Structural dynamics of platinum and platinum alloy nanoparticles probed by x-ray scattering techniques

Carbon-supported noble metal particles are used as electrocatalysts in energy conversion and storage devices such as water electrolyzers, fuel cells, or metal air batteries. Under reactive electrified conditions, metal particles grow and coarsen due to Ostwald Ripening and particle coalescence. In corrosive electrochemical environments, bimetallic nanoparticles often exhibit preferential leaching of one metal component. At higher electrode potentials, carbon supports tend to corrode as well, and metal nanoparticles lose their electrical contact to the electrode and are lost for the catalytic process. Particle growth, support and metal corrosion severely affect the performance and durability of the electrochemical device. Hence, an atomic scale microscopic understanding of macroscopic performance degradation is critical to develop strategies to make electrochemical electrodes more durable.

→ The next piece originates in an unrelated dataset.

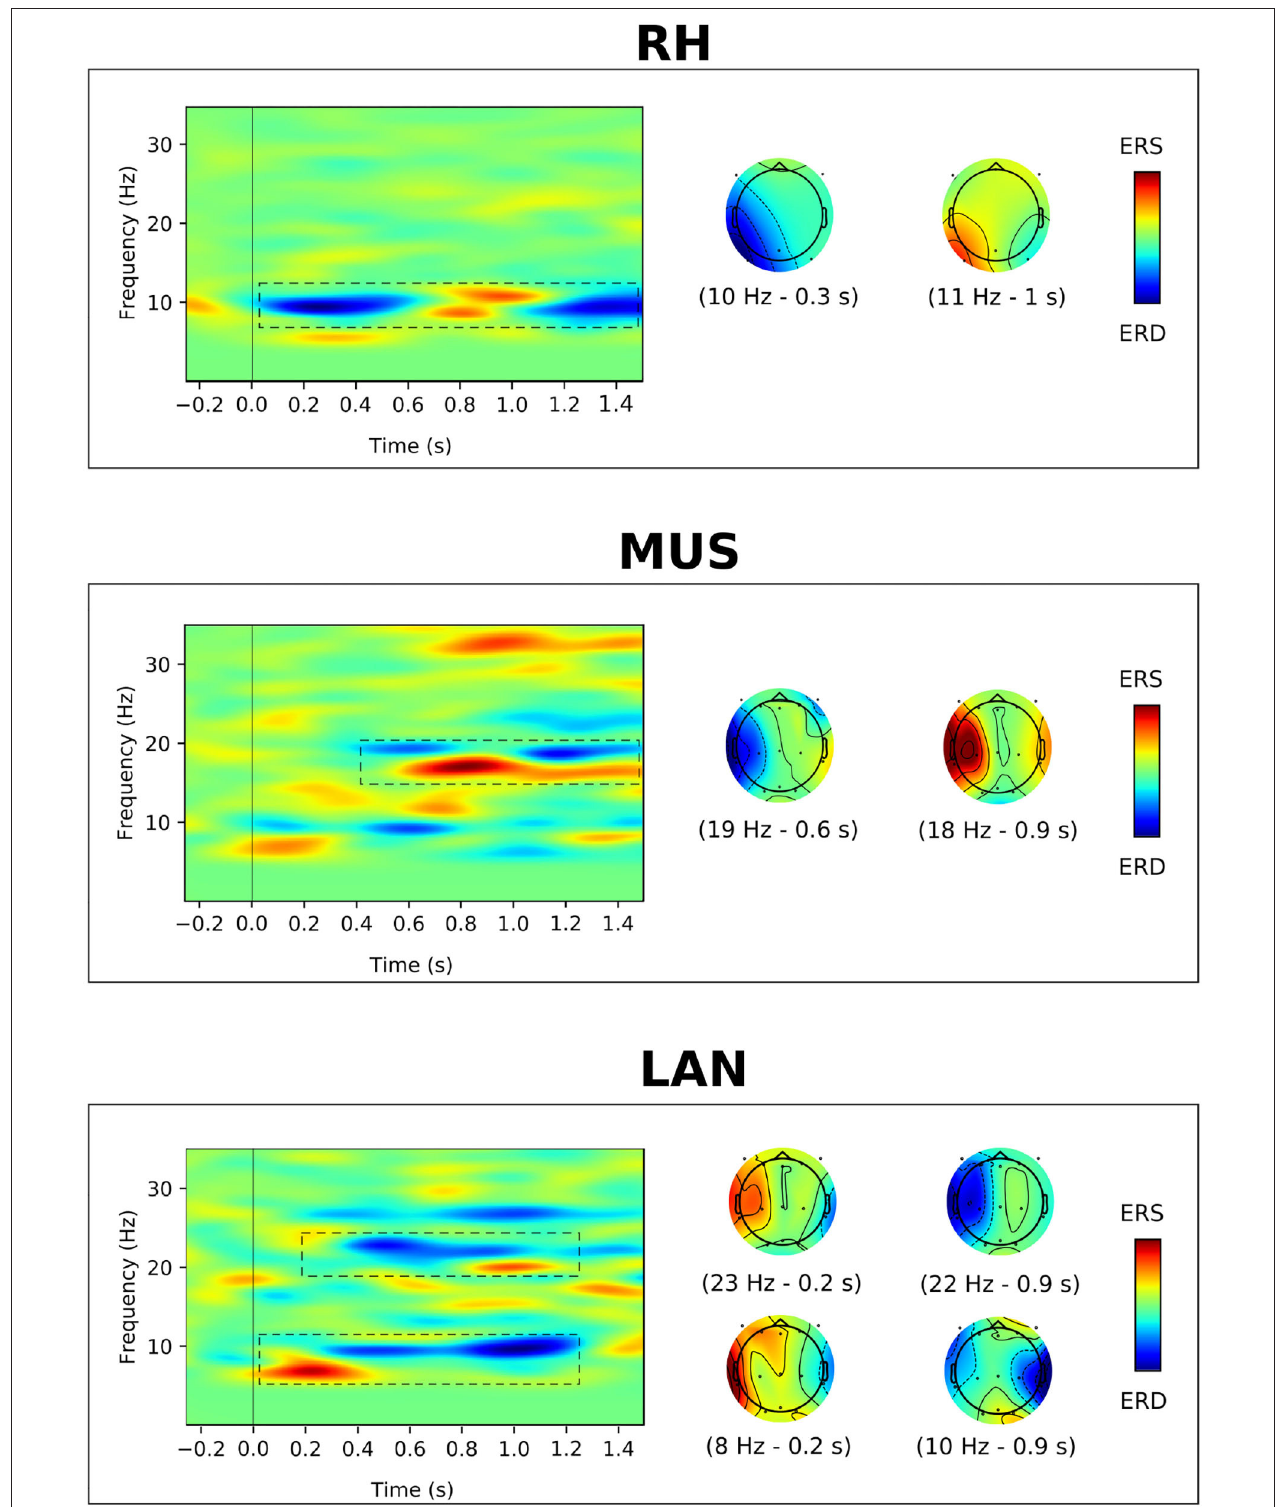
FIGURE 2 | Average ERD/ERS maps calculated for MI of right hand (RH), auditory imagination (MUS), and word association (LAN). For each task, the pattern of activation is recognizable by dashed boxes in the frequency-time plot and the scalp topographies indicate the distributions of ERD/ERS at specific times and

Most of the earlier degradation studies of nanoparticle electrocatalysts utilized ex-situ Transmission Electron Microscopy (TEM), a real-space technique, providing information of limited statistical accuracy.;The present work utilized (anomalous) Small Angle X-ray scattering ((A) SAXS) and (wide angle) X-ray Diffraction (XRD) and elucidated atomic scale mechanisms of macroscopic degradation phenomena of fuel cell cathodes. The removal of Cu atoms from the precursor alloy particle surface suggests the formation of a Pt shell surrounding a Pt-Cu alloy particle core. In situ SAXS also revealed that nanoparticles grow much faster as the electrode is cycled to higher electrode potentials. The combined SAXS with XRD suggest that dealloying first leads to a reduction in crystallinity, followed by gradual re-crystallization and faceting during continued potential cycling. It was found that the Pt particles supported on Ketjen Black were more resistant to growth in comparison with Pt particles supported on Vulcan, even though the former catalysts showed the smaller particle size. SAXS based theoretical surface areas (SAXS-SA) and the real electrochemical surface areas (ECSA) were compared and in-situ correlation between macroscopic and microscopic degradation descriptions was established.;In summary, this thesis provides a time resolved atomic scale in-situ picture of electrochemical processes pertinent to the degradation and dealloying of metal alloy ensembles.